Harrassment 2

Over the past year-and-a-half, an EEOC task force has been charged with putting together best practices for how employers can stymie workplace harassment. Its work is now done, and it just issued a report on its findings. 

The 16-member task force was comprised of academics, attorneys (from both the employer and employee side), members of employer and employee advocacy groups, and union representatives.

For the past 18 months, the task force held a series of meetings in which it listened to testimony from 30 witnesses — from employees, employers, sociologists, industrial-organizational psychologists, investigators, trainers, lawyers and more.

Ways to attack the problem

The result? A 95-page report that, in the end, provides an interesting mix of strategies employers can implement to help curb harassment in the workplace.

The highlights:

  • Start at the top. Creating a workplace culture and environment in which harassment isn’t tolerated must start at the very top of the organization. From there, it must trickle down to all levels, across all positions within the company. This means when it comes to training, everyone must be involved — executives, managers, subordinates, customer-facing employees … everyone.
  • Watch out for the legal liability conundrum. Over the past 30 years, a lot of anti-harassment training has failed as a prevention tool because it has been too focused on simply avoiding legal liability.
  • Don’t just copy and paste. One-size-fits-all training doesn’t exist. Just because a particular training program worked for one employer, doesn’t mean it’s right for your organization. Training is most effective when it’s tailored to your organization.
  • Conduct “bystander intervention” training. This type of training is increasingly used to combat sexual violence on school campuses — with great success. It empowers co-workers (and students) to intervene when they witness harassing behavior, and it gives them tools with which to intervene.
  • Conduct workplace civility training. The idea is to promote respect and civility in the workplace — rather than focusing on “what not to do.”
  • Stress how to report/complain. Make sure your anti-harassment policy — particularly details on how to report/complain about harassment — is frequently communicated to employees.
  • Offer multiple points of contact. Make sure employees have a range of methods and points of contact they can use to report offensive behavior. Just providing an employee with one point of contact — say, the person’s direct supervisor — for reporting harassment may cause problems if that supervisor is the harasser.
  • Run tests. Periodically test your reporting system to assess how well it works and how serious managers treat complaints.
  • Hold managers accountable. Make sure your mid-level managers and front-line supervisors are held accountable — through the use of metrics and performance reviews — for how well they respond to workplace harassment/complaints.
  • Get data. Conduct regular employee surveys to assess the extent to which harassment is affecting your organization.

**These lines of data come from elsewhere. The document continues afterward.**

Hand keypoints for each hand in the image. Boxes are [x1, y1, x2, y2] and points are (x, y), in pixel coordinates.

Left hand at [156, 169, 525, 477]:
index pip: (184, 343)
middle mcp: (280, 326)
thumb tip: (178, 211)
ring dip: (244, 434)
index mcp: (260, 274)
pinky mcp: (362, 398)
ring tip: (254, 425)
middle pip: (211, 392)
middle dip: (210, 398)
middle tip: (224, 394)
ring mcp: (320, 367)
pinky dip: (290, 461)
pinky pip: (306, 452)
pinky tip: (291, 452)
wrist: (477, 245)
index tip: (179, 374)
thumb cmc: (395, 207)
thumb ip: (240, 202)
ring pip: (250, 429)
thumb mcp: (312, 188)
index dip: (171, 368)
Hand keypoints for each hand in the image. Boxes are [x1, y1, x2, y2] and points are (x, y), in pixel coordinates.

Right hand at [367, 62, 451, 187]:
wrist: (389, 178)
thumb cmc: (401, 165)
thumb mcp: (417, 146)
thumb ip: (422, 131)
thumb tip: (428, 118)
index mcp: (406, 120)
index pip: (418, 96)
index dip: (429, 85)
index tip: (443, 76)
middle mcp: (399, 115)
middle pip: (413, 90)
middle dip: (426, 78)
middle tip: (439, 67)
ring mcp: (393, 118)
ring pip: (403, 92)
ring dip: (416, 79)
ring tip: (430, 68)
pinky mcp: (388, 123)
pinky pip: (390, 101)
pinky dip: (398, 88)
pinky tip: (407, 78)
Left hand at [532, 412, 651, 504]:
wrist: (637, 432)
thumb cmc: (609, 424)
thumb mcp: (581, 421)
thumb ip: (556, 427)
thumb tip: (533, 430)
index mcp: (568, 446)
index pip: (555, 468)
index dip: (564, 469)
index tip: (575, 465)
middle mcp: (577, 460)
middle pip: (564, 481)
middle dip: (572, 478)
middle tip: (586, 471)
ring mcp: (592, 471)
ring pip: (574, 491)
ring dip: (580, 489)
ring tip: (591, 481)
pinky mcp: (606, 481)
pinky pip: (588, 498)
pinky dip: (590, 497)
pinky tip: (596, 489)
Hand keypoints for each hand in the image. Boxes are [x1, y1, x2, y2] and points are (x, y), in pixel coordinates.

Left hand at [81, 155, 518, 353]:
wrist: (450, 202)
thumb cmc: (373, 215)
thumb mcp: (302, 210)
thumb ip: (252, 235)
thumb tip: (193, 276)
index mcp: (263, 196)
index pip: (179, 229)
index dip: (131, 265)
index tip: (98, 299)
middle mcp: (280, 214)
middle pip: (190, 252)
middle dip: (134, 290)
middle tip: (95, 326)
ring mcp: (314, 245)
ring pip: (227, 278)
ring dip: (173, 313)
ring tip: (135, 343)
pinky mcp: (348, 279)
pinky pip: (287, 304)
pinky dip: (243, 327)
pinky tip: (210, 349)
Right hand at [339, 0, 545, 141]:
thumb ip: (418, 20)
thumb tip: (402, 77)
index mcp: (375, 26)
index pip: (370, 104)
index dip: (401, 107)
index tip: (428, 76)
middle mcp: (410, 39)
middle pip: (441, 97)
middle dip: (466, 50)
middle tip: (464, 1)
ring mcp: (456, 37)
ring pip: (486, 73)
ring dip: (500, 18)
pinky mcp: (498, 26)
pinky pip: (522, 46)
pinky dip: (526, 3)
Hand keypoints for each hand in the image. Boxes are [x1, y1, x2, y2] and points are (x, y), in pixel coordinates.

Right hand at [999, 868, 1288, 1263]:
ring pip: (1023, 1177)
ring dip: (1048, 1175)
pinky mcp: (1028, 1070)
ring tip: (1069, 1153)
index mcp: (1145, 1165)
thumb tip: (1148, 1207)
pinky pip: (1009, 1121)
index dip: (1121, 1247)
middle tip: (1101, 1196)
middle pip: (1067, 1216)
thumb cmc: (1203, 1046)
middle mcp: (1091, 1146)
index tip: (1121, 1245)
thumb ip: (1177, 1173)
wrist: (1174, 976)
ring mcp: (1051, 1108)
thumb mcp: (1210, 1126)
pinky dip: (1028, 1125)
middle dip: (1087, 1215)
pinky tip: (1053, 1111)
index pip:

In addition, Heidi-Jane Olguin, CEO of Progressive Management Resources, who was invited to speak at one of the task force’s meetings this past winter, suggested ways employers can make harassment training even more effective.

Her suggestions:

  • Conduct training every 12 to 18 months.
  • Use live trainers.
  • Train in multiple languages when large segments of a workforce aren’t fluent in English.
  • Train employees, managers and HR representatives separately.